I have just read through this wonderfully informative list and I cannot wait to get my hands on some of these titles. I have read several of the more famous authors in translation, Cela, Borges, Fuentes et al., and believe it or not they read quite well in English, though I dont know whether I can form an opinion of their work on that basis! I happen to like Fuentes' essays very much, so now I am curious to see what his prose is like in Spanish. Borges, I agree, is a bit too heavy on the mental games, but in my youth I had a pronounced taste for metaphysical puzzlers.
I know that the emphasis on this thread is on contemporary literature, but I was wondering if anyone had anything to say about some of the classics as well? I am about to start "Los de Abajo" and I just finished struggling through, but enjoying Carpentier's first novel, Ecue Yamba O, which he himself renounced, but is in fact a very very interesting book for its stylistic experiments (a bit of surrealism, and lots of colloquialisms, etc). When I was an academic, my specialty was the 19th century novel -- I happen to love those big ambitious novels of social realism (Balzac, Dickens, Zola) where all these different narrative threads are pulled together in a magisterial manner -- are there any examples of this in Spanish literature?
There also appears to be a decided taste for novels as compared with poetry, but Spanish poetry is just sublime! Neruda has been mentioned, but let us go back a bit in time and acknowledge the wonderful accomplishment of Antonio Machado!

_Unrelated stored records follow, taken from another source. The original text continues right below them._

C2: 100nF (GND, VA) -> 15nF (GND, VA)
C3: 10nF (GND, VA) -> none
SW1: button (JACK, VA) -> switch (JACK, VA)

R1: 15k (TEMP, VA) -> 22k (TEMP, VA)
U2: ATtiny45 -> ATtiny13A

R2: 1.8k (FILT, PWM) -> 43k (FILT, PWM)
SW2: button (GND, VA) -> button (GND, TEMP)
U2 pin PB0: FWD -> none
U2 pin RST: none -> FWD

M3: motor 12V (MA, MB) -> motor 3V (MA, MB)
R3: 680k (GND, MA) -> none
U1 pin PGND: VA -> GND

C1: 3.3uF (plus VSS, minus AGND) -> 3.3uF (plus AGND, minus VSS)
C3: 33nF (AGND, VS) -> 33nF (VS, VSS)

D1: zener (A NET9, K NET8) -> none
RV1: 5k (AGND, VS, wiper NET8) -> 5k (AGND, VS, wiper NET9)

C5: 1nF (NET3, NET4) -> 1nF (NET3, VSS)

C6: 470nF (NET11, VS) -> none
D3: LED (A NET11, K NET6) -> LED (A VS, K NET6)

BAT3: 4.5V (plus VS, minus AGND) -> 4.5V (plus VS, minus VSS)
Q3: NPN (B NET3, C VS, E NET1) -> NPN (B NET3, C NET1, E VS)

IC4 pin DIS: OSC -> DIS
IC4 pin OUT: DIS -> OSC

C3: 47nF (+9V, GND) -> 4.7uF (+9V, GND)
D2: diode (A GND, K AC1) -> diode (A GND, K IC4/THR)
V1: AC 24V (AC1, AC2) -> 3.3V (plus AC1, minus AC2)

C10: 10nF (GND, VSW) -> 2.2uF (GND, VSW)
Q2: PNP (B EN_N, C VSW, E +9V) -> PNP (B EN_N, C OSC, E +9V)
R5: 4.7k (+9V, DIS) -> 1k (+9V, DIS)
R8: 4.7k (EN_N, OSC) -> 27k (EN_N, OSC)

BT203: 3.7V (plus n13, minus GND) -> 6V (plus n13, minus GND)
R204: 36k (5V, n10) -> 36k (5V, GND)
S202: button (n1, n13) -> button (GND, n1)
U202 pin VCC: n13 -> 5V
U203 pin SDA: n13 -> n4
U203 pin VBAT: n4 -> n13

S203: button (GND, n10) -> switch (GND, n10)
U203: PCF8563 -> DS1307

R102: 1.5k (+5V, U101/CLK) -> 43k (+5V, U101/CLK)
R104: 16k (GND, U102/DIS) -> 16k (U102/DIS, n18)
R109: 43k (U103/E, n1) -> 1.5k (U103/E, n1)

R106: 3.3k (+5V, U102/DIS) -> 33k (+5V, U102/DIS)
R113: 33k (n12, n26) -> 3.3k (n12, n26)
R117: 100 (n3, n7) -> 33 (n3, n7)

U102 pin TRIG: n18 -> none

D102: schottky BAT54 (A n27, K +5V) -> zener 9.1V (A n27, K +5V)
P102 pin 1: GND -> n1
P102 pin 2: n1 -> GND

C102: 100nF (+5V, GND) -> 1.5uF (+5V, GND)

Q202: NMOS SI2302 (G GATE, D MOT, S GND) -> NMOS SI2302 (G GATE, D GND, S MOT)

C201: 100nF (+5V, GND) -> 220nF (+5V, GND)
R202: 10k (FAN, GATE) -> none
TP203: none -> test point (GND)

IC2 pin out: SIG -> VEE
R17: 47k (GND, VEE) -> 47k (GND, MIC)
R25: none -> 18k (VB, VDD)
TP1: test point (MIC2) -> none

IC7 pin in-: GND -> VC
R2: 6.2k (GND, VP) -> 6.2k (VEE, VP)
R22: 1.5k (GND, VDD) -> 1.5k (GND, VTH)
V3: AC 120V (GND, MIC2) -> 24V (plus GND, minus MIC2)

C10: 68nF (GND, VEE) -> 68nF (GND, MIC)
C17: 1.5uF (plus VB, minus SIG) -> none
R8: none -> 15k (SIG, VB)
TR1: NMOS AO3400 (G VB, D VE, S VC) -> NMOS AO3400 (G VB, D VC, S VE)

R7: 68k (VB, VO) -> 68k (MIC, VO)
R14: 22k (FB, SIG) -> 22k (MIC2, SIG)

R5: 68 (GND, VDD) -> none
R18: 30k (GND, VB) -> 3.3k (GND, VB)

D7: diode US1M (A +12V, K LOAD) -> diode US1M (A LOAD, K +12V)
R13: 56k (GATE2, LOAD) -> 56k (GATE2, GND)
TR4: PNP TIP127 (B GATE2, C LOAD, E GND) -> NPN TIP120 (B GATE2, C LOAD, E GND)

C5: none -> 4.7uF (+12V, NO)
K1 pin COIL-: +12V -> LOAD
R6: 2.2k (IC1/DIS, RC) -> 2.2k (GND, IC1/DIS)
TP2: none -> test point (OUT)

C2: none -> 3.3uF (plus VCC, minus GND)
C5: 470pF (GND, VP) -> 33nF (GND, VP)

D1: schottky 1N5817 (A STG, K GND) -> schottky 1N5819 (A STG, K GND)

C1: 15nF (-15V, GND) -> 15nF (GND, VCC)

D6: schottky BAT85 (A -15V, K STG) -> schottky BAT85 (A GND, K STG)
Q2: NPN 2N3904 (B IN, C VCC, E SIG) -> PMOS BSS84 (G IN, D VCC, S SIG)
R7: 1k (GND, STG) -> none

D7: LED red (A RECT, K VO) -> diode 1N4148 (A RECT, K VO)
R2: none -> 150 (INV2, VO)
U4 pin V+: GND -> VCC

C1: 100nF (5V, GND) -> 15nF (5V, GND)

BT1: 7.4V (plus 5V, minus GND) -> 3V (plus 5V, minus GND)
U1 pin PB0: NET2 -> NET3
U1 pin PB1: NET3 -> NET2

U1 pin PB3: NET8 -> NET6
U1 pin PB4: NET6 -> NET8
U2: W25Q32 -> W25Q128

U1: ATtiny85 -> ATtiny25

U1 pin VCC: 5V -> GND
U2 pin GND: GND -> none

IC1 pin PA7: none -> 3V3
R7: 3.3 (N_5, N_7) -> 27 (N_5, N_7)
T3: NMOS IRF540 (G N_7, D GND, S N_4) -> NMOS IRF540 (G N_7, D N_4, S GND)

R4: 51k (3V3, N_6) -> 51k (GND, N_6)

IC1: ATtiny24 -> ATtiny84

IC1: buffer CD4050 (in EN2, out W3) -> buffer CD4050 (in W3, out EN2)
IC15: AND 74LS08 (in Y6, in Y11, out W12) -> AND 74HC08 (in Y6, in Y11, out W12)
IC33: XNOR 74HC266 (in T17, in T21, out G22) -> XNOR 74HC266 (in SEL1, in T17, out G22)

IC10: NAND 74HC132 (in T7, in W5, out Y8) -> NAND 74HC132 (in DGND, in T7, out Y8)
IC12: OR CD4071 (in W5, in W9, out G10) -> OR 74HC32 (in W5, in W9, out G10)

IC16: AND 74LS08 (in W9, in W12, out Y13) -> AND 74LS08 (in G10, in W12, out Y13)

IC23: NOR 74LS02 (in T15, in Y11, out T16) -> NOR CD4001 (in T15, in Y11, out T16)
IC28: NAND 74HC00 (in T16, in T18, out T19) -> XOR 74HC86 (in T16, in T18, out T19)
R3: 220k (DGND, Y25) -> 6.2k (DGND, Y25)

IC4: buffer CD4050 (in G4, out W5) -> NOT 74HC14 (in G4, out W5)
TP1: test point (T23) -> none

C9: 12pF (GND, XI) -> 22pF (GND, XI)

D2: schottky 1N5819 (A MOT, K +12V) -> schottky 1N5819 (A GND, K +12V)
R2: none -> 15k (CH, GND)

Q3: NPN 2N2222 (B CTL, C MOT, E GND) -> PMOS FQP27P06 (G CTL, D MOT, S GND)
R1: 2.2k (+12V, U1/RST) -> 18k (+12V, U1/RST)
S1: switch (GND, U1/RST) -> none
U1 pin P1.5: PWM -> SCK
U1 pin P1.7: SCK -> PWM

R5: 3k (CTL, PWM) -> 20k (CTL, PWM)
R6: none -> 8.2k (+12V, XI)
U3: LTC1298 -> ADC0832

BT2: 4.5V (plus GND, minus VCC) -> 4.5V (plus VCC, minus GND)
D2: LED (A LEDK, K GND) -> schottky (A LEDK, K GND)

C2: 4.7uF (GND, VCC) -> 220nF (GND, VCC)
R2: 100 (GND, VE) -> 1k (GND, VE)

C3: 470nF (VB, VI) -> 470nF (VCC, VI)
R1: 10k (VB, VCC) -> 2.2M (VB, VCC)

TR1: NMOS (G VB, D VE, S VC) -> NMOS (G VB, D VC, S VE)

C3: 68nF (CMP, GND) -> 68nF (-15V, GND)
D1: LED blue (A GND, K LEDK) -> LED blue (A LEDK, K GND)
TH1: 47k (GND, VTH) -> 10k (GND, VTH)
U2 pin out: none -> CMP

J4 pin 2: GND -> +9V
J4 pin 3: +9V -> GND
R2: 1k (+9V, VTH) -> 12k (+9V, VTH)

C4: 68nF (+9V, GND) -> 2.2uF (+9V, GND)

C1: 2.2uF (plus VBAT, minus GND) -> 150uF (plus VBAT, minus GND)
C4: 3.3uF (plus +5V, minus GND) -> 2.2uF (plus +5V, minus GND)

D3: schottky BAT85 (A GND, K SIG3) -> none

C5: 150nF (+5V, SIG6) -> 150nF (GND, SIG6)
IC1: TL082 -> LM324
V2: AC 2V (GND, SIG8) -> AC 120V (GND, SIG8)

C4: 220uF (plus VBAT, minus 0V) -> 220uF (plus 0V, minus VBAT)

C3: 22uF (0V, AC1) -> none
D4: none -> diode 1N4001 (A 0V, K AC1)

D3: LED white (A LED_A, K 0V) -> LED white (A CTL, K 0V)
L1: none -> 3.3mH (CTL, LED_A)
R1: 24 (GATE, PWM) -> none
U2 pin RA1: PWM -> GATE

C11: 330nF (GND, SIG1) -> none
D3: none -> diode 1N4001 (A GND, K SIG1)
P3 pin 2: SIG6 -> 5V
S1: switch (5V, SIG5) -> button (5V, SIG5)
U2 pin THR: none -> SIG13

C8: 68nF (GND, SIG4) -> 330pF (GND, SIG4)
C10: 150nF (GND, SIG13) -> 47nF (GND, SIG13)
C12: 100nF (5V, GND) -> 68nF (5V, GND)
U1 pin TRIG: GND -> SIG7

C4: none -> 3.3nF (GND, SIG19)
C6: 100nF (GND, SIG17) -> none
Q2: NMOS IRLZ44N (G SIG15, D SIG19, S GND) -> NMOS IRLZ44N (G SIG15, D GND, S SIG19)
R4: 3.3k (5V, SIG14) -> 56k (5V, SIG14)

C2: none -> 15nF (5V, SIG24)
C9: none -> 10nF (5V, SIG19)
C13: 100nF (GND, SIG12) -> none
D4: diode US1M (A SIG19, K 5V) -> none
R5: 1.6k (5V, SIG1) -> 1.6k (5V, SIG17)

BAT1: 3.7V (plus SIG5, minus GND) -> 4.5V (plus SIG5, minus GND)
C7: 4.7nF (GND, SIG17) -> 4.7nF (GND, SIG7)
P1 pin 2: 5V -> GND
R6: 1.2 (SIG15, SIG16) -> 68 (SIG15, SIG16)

Just as a sidebar -- I see that Saramago,a Portuguese writer, was mentioned. I dont know if any of you have ever read any of Jorge Amado's work -- his later stuff, which I like less, is well known, but his first novel, Terra sem Fim, available in English as The Violent Land, is actually a very very good novel about the cocoa plantations. It is not Modernist in its style, reads more like a 19th century realist novel.